[Dataset entries]
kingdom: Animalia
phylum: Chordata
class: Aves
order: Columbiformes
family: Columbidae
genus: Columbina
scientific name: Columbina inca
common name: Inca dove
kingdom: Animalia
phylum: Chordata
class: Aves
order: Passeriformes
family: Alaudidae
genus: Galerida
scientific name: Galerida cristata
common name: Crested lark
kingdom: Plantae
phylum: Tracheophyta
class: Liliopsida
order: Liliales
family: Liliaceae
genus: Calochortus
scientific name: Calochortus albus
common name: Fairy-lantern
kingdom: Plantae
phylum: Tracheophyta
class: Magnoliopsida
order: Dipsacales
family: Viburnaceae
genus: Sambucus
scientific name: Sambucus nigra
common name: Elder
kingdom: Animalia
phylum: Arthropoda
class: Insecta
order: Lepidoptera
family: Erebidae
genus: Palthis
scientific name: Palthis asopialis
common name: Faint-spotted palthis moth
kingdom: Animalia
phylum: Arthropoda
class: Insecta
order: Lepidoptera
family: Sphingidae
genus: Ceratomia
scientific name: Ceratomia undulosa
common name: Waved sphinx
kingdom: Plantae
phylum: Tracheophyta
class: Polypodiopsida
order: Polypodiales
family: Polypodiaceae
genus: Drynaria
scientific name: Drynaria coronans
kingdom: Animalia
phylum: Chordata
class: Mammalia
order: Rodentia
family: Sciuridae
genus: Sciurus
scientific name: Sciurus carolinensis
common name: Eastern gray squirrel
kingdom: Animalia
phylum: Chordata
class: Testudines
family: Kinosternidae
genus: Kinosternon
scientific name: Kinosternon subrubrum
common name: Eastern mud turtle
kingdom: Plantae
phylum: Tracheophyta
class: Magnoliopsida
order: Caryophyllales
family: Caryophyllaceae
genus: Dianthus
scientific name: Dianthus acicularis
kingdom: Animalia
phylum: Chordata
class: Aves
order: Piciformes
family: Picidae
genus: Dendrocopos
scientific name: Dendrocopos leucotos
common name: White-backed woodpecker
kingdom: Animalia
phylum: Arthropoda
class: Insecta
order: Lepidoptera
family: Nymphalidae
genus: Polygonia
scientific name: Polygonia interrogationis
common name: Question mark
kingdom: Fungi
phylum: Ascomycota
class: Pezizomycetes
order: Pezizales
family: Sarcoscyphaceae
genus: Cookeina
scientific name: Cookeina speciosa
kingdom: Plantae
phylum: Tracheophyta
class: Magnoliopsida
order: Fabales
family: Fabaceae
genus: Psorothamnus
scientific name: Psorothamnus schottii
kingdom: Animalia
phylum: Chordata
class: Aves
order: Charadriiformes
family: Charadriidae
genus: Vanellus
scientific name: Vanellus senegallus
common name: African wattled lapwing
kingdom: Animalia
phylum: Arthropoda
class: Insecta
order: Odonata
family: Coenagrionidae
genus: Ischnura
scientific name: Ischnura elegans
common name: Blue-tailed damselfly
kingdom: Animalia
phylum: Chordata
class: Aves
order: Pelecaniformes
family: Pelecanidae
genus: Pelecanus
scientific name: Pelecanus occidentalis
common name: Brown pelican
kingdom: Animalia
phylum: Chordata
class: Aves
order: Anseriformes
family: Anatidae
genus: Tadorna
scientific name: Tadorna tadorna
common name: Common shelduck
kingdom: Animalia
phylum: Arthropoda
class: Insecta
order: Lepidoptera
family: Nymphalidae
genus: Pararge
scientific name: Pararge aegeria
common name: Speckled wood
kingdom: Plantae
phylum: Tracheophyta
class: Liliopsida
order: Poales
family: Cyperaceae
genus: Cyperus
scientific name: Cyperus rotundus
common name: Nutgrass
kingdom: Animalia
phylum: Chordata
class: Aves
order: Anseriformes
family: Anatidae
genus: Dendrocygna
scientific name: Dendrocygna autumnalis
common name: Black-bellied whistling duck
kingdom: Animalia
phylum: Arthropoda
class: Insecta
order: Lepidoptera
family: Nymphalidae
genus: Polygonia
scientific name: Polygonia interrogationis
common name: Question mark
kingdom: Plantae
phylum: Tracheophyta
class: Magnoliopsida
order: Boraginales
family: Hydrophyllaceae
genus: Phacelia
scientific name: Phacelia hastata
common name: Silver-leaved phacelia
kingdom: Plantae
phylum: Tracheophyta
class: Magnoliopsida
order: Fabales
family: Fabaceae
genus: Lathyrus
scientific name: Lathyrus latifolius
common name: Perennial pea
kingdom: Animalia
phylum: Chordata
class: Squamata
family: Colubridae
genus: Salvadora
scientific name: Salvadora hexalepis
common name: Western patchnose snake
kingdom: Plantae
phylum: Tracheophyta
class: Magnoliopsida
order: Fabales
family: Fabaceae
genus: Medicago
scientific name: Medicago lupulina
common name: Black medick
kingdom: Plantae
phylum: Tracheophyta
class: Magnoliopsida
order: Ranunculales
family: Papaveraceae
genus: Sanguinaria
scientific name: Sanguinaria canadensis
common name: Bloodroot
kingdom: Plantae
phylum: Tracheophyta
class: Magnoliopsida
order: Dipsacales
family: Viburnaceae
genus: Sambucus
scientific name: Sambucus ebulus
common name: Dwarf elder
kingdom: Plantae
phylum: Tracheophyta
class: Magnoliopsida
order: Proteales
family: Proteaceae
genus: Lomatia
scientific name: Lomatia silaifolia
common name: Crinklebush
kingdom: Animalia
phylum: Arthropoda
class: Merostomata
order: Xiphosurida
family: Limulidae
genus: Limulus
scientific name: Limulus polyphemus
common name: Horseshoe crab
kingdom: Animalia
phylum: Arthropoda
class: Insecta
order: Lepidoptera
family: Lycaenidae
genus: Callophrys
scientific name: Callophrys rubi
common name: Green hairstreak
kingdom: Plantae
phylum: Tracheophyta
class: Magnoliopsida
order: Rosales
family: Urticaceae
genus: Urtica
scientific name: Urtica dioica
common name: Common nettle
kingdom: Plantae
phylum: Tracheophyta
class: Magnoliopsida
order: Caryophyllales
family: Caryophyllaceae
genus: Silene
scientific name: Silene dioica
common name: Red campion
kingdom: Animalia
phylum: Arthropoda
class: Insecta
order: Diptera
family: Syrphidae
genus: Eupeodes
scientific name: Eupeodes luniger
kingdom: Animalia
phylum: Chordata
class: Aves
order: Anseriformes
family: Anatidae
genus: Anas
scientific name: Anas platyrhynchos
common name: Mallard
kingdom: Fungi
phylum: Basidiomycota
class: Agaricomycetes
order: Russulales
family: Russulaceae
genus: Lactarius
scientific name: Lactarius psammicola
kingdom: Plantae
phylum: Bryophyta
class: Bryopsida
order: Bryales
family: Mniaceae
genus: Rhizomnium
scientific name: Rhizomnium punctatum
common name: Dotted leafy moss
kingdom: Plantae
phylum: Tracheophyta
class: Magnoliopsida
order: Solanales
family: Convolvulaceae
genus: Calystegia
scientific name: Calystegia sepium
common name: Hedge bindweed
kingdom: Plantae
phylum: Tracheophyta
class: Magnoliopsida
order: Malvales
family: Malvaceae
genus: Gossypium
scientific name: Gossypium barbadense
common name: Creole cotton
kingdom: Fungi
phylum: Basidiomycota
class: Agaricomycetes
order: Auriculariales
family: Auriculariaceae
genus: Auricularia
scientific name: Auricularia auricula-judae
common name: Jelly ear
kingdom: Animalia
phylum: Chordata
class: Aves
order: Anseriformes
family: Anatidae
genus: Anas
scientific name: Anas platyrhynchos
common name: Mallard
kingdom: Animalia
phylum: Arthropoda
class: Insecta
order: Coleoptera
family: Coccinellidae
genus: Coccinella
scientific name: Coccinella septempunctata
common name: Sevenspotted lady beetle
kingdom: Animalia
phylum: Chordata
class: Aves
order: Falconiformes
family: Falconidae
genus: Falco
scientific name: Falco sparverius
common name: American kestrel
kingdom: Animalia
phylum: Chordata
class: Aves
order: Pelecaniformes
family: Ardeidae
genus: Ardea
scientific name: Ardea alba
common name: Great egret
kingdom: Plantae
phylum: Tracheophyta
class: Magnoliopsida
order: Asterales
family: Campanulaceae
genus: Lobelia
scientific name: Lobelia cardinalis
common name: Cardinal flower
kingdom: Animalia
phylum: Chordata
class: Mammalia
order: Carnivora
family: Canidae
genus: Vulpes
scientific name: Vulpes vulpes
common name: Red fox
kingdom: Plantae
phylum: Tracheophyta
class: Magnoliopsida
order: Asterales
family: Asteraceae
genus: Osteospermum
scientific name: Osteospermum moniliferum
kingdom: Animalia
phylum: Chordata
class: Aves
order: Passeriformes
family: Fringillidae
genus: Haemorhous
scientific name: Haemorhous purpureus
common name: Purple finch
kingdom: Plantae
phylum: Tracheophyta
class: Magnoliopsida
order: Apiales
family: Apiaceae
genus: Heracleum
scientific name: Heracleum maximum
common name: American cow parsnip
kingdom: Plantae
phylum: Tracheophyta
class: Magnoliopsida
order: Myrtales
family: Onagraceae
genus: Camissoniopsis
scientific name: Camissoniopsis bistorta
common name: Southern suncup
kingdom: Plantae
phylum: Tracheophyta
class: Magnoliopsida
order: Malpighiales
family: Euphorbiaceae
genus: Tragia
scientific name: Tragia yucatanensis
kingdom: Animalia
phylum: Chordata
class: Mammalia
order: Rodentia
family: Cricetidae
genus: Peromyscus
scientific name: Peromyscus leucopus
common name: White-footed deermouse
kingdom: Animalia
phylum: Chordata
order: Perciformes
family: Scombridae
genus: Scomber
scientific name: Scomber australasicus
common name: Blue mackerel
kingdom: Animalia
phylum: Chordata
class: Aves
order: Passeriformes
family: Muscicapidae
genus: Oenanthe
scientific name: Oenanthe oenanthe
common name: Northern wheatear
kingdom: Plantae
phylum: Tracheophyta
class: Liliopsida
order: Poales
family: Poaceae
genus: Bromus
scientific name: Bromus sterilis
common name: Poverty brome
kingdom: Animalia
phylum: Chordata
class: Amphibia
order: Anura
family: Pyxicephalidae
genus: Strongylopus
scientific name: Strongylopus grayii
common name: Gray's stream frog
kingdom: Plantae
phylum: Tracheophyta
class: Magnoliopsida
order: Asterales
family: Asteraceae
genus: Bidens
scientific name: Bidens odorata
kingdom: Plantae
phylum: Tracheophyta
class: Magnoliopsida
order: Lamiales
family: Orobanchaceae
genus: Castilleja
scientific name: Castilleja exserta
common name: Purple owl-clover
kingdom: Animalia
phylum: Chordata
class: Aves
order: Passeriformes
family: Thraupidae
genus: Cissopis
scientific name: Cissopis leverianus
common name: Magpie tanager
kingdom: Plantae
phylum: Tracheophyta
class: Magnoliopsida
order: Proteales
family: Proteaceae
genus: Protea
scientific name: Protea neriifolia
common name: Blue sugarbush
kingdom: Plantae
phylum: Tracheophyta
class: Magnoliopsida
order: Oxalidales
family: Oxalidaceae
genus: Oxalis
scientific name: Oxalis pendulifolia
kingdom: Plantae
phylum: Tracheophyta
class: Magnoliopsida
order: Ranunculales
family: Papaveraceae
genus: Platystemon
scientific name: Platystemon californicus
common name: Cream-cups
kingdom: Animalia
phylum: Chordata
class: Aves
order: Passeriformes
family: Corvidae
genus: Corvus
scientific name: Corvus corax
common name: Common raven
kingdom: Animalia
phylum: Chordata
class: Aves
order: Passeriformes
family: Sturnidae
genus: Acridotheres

* Exercise objective *
Reproduce verbatim the lines above, starting with the line that contains "common name: Cream-cups" and continuing through the last line of the records.

* Solution for this task *
common name: Cream-cups
kingdom: Animalia
phylum: Chordata
class: Aves
order: Passeriformes
family: Corvidae
genus: Corvus
scientific name: Corvus corax
common name: Common raven
kingdom: Animalia
phylum: Chordata
class: Aves
order: Passeriformes
family: Sturnidae
genus: Acridotheres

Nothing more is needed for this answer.